In 1974, Kruchten started working as a FORTRAN programmer in a French computer firm, stationed for three months at IBM in London. In 1976, he became an assistant professor at the Ecole Nationale Supérieure des Télécommunications, Paris for years, and has kept switching between the academic world and the computer industry ever since. In that time, he experienced the development of large, software-intensive systems in the areas such as telecommunication, defense, aerospace, transportation, and software development tools.

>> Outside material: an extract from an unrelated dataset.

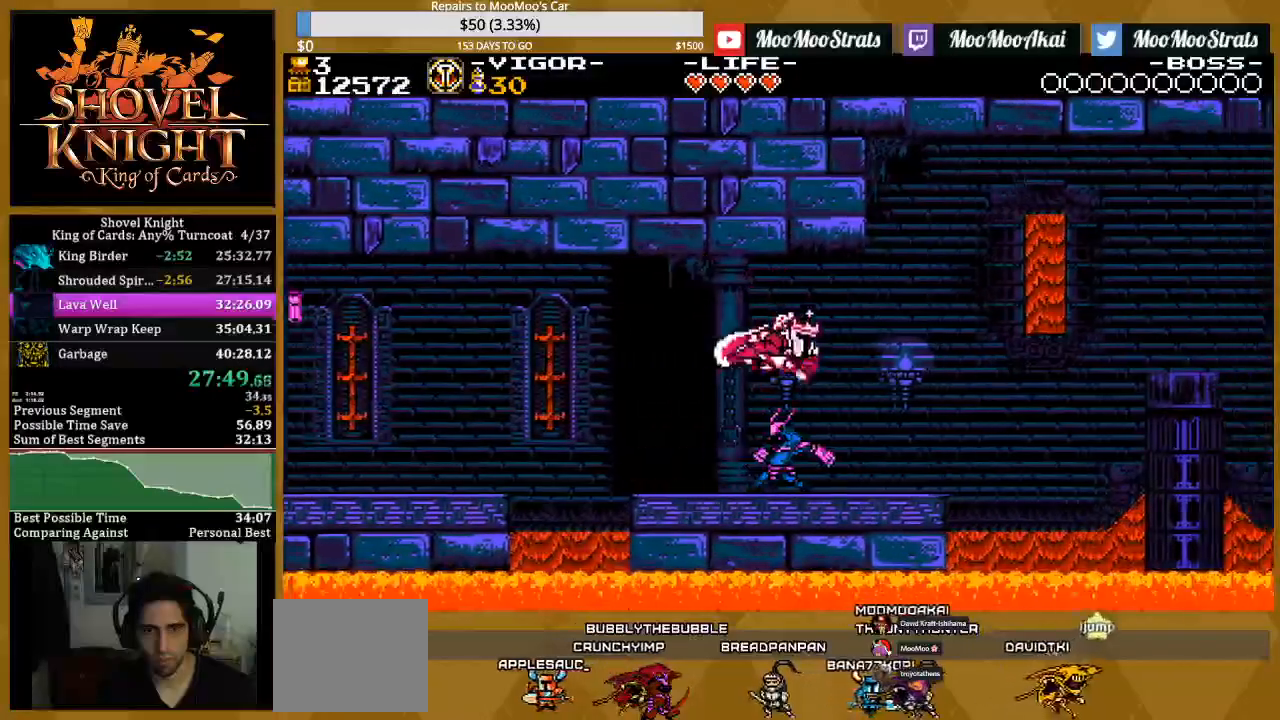
{"dt_ms": 500, "buttons": ["CROSS", "DPAD_RIGHT"], "events": [[217, "DPAD_RIGHT", "up"], [300, "DPAD_RIGHT", "down"], [317, "CROSS", "down"]]}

From 1996, he was Director of Process Development (RUP) at Rational Software, and kept this position when Rational was acquired by IBM in 2003. Since 2004, he holds a position as Professor of Software Engineering at the University of British Columbia in Vancouver, Canada. Since 2009 he holds an NSERC Chair in Design Engineering.

== See also ==
- Artifact (software development)

==Publications==
Books:
- Kruchten, Philippe. The Rational Unified Process-An Introduction, Addison-Wesley, 1998; 3rd ed. in 2003;
- Kruchten, Philippe, and Per Kroll. Rational Unified Process Made Easy-A Practitioner's Guide to the RUP, Addison-Wesley, 2003.
- Kruchten, Philippe and Pierre Robillard, UPEDU: Unified Process for Education, Addison-Wesley, 2003.

Articles, a selection:
- Kruchten, Philippe. "Agile Architecture", https://philippe.kruchten.com/2013/12/11/agile-architecture/ (related presentation: http://www.sei.cmu.edu/library/assets/presentations/Kruchten%20100519%20agility%20architecture%20Saturn.pdf)
- Kruchten, Philippe, Patricia Lago, and Hans Van Vliet. "Building up and reasoning about architectural knowledge." Quality of Software Architectures. Springer Berlin Heidelberg, 2006. 43-58.
- Hofmeister, C., Kruchten, P., Nord, R. L., Obbink, H., Ran, A., & America, P. (2007). "A general model of software architecture design derived from five industrial approaches." Journal of Systems and Software, 80(1), 106-126.
- Kruchten, Philippe. "Voyage in the agile memeplex." Queue 5.5 (2007): 1.
- Kruchten, Philippe (1995, November). Architectural Blueprints — The “4+1” View Model of Software Architecture. IEEE Software 12 (6), pp. 42–50.